Texte extrait:
* * * * *

Leaders of Japan, US, Philippines

Les Philippines renforcent la coopération stratégique avec les alliés alors que les tensions avec Beijing s’intensifient

À retenir

Les Philippines approfondissent leur coopération en matière d’économie et de sécurité à la suite d’un sommet trilatéral historique avec les États-Unis et le Japon à Washington le 11 avril dernier. Si le président des Philippines Ferdinand Marcos Jr a déclaré que la Chine n’était pas visée par l’évolution de cette coopération, le sommet s’est tout de même déroulé dans un contexte de rivalités s’intensifiant entre la Chine et les États-Unis et de tensions s’aggravant entre Manila et Beijing en mer de Chine méridionale.

La mer de Chine méridionale est non seulement un itinéraire commercial, mais aussi une zone riche en ressources dans les domaines de la pêche, des minéraux essentiels et des combustibles fossiles. La politique de défense d’Ottawa publiée récemment crée une ouverture pour que le Canada puisse jouer un rôle plus important dans la sécurité de la région, notamment en partenariat avec les Philippines.

En bref  

  • Le président Marcos Jr, le président des États-Unis Joe Biden et le premier ministre du Japon Kishida Fumio ont publié un énoncé de vision commun à la fermeture du sommet, annonçant un nouveau dialogue trilatéral visant à améliorer leur coordination maritime. En plus des questions de sécurité, les trois dirigeants ont également discuté de coopération sur le développement économique, les partenariats climatiques et les technologies essentielles.

* * * * *

Consigne 1: Énumérez les domaines de ressources dans lesquels le texte dit que la mer de Chine méridionale est riche.
Consigne 2: Veuillez recopier tout le passage du texte, depuis « Les Philippines approfondissent » jusqu'à « de Chine méridionale. ».

Données fournies:
* * * * *

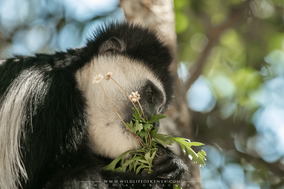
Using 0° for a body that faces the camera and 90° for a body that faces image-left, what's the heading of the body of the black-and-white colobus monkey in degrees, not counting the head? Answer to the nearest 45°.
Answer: approximately 270°
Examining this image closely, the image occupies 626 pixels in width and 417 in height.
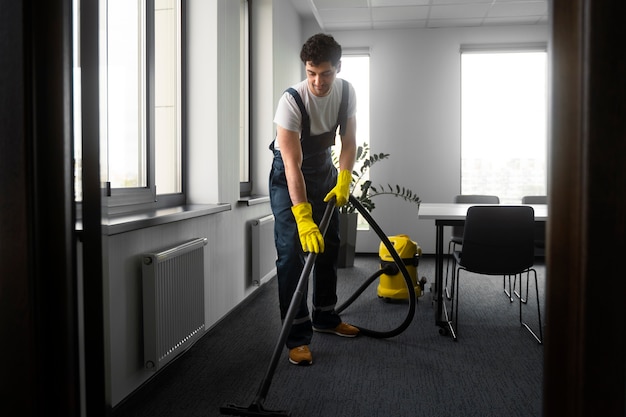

* * * * *

Résultat de l'exercice 1: La pêche, les minéraux essentiels, les combustibles fossiles.

Résultat de l'exercice 2:
Les Philippines approfondissent leur coopération en matière d’économie et de sécurité à la suite d’un sommet trilatéral historique avec les États-Unis et le Japon à Washington le 11 avril dernier. Si le président des Philippines Ferdinand Marcos Jr a déclaré que la Chine n’était pas visée par l’évolution de cette coopération, le sommet s’est tout de même déroulé dans un contexte de rivalités s’intensifiant entre la Chine et les États-Unis et de tensions s’aggravant entre Manila et Beijing en mer de Chine méridionale.